Of course, it’s healthy for everyone to know about the financial relationships between researchers and manufacturers; this keeps both parties honest and transparent. It’s also helpful to understand how the field of imaging sciences research contains some inherent separation between manufacturers and researchers to minimize manufacturer bias on research.
Is the Investment Worth It?
This is a very pertinent question in imaging sciences, where the costs of new technology can threaten to outweigh the benefits to the patient and the health system. So, why invest in C-arms to function more like a traditional CT machine?
Noo points to a few real-world examples. People with stroke are the first example, where time is of extreme importance. The first step is to find a pool of blood against white and gray matter. “This is a very low contrast difference,” he explains. Currently, patients go to a CT scanner to rule out bleeding, but they must then be brought to a C-arm room to remove a blockage or perform stenting. Then, patients must return to the CT machine to see if there is any more bleeding. If so, the entire process must be repeated.
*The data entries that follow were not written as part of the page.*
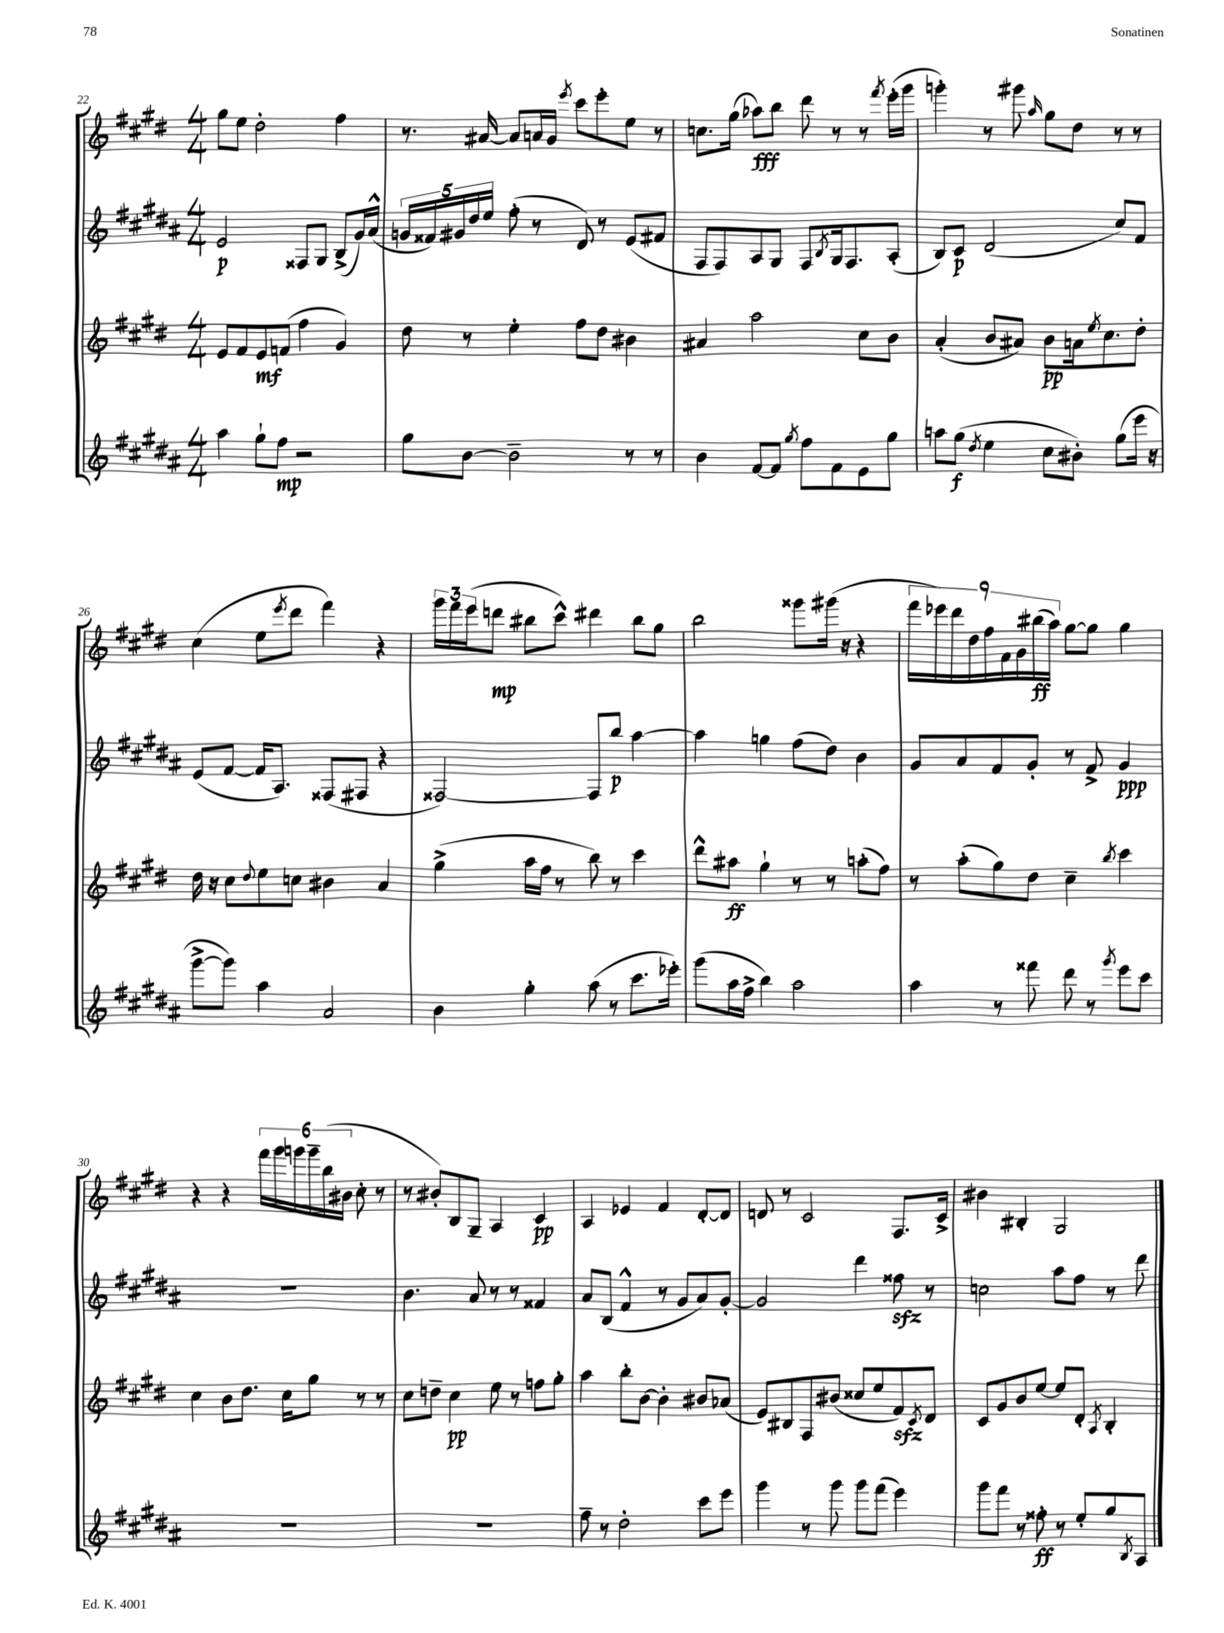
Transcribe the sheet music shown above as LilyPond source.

<<
\new StaffGroup <<
\new Staff = "s0" {
    \clef treble \key e \major \numericTimeSignature \time 4/4
    gis''8 e''8 dis''2-. fis''4 |
    r8. ais'16~ ais'8 a'16 gis'16 \acciaccatura { e'''8 } cis'''8 e'''8-. e''8 r8 |
    c''8. gis''16( aes''8\fff) b''8 dis'''8 r8 r8 \acciaccatura { fis'''8 } e'''16-.( gis'''16 |
    g'''4-.) r8 gis'''8 \grace { a''16 } gis''8 dis''8 r8 r8 |
    cis''4( e''8 \acciaccatura { e'''8 } dis'''8 fis'''4) r4 |
    \tuplet 3/2 { gis'''16 fis'''16 e'''16( } d'''8\mp bis''8 cis'''8-^) dis'''4 bis''8 gis''8 |
    b''2 gisis'''8 gis'''16( r16 r4 |
    \tuplet 9/8 { fis'''16 ees'''16) dis'''16 dis''16 fis''16 fis'16 gis'16 bis''16\ff( a''16) } gis''8~ gis''8 gis''4 |
    r4 r4 \tuplet 6/4 { fis'''16 gis'''16 g'''16 g'''16-- b''16( bis'16 } cis''8-. r8 |
    r8 bis'8-.) b8 gis8-- a4 cis'4\pp |
    a4 ees'4 fis'4 dis'8~-. dis'8 |
    d'8 r8 cis'2 fis8. cis'16-> |
    bis'4 bis4-. gis2 \bar "|." |
}
\new Staff = "s1" {
    \clef treble \key b \major \numericTimeSignature \time 4/4
    e'2\p fisis8 gis8 b8->( gis'16) ais'16-^( |
    \tuplet 5/4 { g'16 fisis'16) gis'16 dis''16 e''16 } fis''8-.( r8 dis'8) r8 e'8( fis'8 |
    fis8 fis8) ais8 gis8 fis8 \acciaccatura { b8 } gis16 fis8. ais8-.( |
    b8) cis'8\p dis'2( cis''8) fis'8 |
    e'8( fis'8~ fis'16 ais8.) fisis8( fis8 r4 |
    fisis2~) fisis8 b''8\p ais''4~ |
    ais''4 g''4 fis''8( dis''8) b'4 |
    gis'8 ais'8 fis'8 gis'8-. r8 fis'8-> gis'4\ppp |
    R1 |
    b'4. ais'8 r8 r8 fisis'4 |
    ais'8 b8( fis'4-^ r8 gis'8 ais'8) gis'8~-. |
    gis'2 dis'''4 fisis''8\sfz r8 |
    c''2 ais''8 fis''8 r8 dis'''8 \bar "|." |
}
\new Staff = "s2" {
    \clef treble \key e \major \numericTimeSignature \time 4/4
    e'8 fis'8 e'8\mf f'8( fis''4 gis'4) |
    dis''8 r8 e''4-. fis''8 dis''8 bis'4 |
    ais'4 a''2 cis''8 b'8 |
    a'4-.( b'8 ais'8) b'8\pp a'16 \acciaccatura { e''8 } cis''8. dis''8-. |
    dis''16 r16 cis''8 \appoggiatura { dis''8 } e''8 c''8 bis'4 a'4 |
    gis''4->( a''16 fis''16 r8 b''8) r8 cis'''4 |
    dis'''8-^ ais''8\ff gis''4-! r8 r8 a''8-.( fis''8) |
    r8 a''8-.( gis''8) dis''8 cis''4-- \acciaccatura { b''8 } cis'''4 |
    cis''4 b'8 dis''8. cis''16 gis''8 r8 r8 |
    cis''8 d''8-- cis''4\pp e''8 r8 f''8 gis''8-. |
    a''4 b''8-. b'8~ b'4-. bis'8 aes'8( |
    e'8) bis8 fis8 bis'8( cisis''8 e''8 fis'8\sfz) \acciaccatura { cis'8 } dis'8 |
    cis'8 gis'8 b'8 e''8~ e''8 dis'8-. \acciaccatura { a8 } b4-. \bar "|." |
}
\new Staff = "s3" {
    \clef treble \key b \major \numericTimeSignature \time 4/4
    ais''4 gis''8-! fis''8\mp r2 |
    gis''8 b'8~ b'2-- r8 r8 |
    b'4 fis'8~ fis'8 \acciaccatura { gis''8 } fis''8 fis'8 e'8 gis''8 |
    a''8 gis''8\f( \acciaccatura { dis''8 } e''4 cis''8 bis'8-.) gis''8( e'''16 r16 |
    gis'''8~-> gis'''8) ais''4 ais'2 |
    b'4 gis''4-. ais''8( r8 cis'''8. ees'''16-.) |
    gis'''8( ais''16 fis''16-> b''4) ais''2 |
    ais''4 r8 fisis'''8 dis'''8 r8 \acciaccatura { gis'''8 } e'''8 cis'''8 |
    R1 |
    R1 |
    fis''8-- r8 dis''2-. cis'''8 e'''8 |
    gis'''4 r8 gis'''8 gis'''8 fis'''8( e'''4) |
    gis'''8 fis'''8 r8 fisis''8-.\ff r8 e''8-. gis''8 \acciaccatura { b8 } ais8 \bar "|." |
}
>>
>>
\layout { \context { \Score currentBarNumber = #22 } }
More robust C-arm imaging would mean that a stroke patient could go straight to Interventional Radiology because the C-arm is good enough to see if there is hemorrhage or stroke. While there, action can immediately be taken. “This is the holy grail for C-arms,” Noo states, “A one-stop shop.”
Noo points out several other cases where investing in the Swiss army knife of C-arms is justified: investigating trauma along the whole spine and scanning/repairing the whole aorta in congestive heart failure.
We wish Noo continued success in his work that is helping to advance the state of medicine, and we are proud to have him as part of the research team in the Department of Radiology and Imaging Sciences.